Chocolate Meditation

Does anyone remember the Star Trek episode where Deanna Troi was carefully eating a bowl of chocolate? She ate it slowly and deliberately, enjoying every single aspect of it. "It's not just a matter of taste. It's the whole experience." She said, "Relish every bite. Make every one an event."

How to Practice

  - Save your chocolate experience for a moment when you can give it a minute or two. Chocolate is a sensual pleasure. It can appeal to more than simply your sense of taste.

  - Sit down with it. Unwrap the chocolate and notice the sound of the packaging as you reveal it. Try to remember that first magical childhood moment when you met chocolate for the first time.

  - Notice what it looks like, the colour, the way the light shines on it. Realize this chocolate is a food made from sunshine and clouds and the earth.

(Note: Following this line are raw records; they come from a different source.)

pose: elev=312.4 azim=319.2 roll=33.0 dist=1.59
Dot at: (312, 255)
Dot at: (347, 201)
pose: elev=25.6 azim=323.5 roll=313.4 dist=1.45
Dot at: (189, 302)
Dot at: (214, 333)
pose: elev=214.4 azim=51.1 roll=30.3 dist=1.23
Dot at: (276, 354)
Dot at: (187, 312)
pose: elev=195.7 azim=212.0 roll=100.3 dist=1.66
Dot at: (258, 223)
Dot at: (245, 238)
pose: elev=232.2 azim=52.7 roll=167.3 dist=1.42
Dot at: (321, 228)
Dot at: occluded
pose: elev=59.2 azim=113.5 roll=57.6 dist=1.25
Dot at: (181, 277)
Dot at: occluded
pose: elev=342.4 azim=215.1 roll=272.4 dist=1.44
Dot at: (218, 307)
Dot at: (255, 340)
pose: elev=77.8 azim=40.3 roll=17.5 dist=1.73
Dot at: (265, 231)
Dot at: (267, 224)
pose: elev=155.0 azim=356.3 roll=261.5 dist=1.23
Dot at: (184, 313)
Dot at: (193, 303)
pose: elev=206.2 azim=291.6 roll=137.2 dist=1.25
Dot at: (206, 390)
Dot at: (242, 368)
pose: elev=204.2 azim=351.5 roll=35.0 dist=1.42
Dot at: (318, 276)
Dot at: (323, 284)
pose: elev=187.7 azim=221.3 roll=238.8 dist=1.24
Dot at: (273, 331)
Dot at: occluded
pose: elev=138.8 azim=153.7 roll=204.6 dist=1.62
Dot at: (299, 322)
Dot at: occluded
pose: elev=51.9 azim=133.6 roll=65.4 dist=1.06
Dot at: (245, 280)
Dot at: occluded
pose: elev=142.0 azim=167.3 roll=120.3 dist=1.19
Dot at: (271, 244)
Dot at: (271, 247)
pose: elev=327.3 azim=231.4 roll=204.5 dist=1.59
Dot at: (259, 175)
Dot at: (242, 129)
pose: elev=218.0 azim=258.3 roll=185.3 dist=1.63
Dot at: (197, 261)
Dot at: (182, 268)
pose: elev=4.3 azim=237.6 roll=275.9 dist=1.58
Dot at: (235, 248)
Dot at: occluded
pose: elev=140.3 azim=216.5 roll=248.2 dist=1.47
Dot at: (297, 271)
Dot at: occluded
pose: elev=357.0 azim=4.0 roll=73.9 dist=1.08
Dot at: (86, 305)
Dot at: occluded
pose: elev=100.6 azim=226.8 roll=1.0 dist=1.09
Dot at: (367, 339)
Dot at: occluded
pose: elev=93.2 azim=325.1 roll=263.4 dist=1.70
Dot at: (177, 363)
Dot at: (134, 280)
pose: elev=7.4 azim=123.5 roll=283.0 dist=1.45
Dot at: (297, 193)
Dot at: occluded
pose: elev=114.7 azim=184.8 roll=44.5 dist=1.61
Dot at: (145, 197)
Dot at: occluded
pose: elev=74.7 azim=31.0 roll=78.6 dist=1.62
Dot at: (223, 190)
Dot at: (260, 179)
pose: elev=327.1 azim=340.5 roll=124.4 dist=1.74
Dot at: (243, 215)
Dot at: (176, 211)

  - Close your eyes and explore its texture with your fingers for a second. Not long though, this is chocolate after all.

  - Bring it up to your nose and sniff. Chocolate is a bit like wine, the scents can be complex and different depending on the quality of the chocolate and the region where it was grown. Notice if there is one single aspect of the scent that appeals to you.

  - If the piece you chose is thin, let hearing be a part of this sensual pleasure. Break in two. You may hear a crisp snap.

  - Now it's time to put it in your mouth. Taste and scent are twins, so breathe in through your mouth at the same time as you let it begin to melt on your tongue and you get both senses at once. This is when the sense of smell kicks in, since the melt of the cocoa butter releases the fragrances. See if you notice more than one flavour. If you are patient enough to let it melt slowly, you may find more flavours develop while it melts - perhaps vanilla, or honey, fruit, spice, or wood.

Notes

The experts in chocolate, the flavour connoisseurs, follow careful rituals to get the most simple pleasure out of the experience.
  - The Lindt people have a step by step guide to wine and chocolate tasting.
  - In one of my cookbooks, "Adventures With Chocolate" by Paul. A. Young, the author says, "before I eat anything, I smell it first, even if just for a nanosecond while it passes beneath my nostrils." He also says, "I can taste the same chocolate every day and discover something new about it every time."
  - Clotilde Dusoulier went to a Valrhona factory and learned there how to taste chocolate. She shared it on her cooking blog.

This chocolate meditation doesn't have to be about chocolate. While most of us have never met a chocolate we didn't like, some of you may prefer another treat.

Whatever you choose, try to bring in all 5 senses. This meditation is about being in the moment, and letting a simple pleasure expand to become an event to be relished.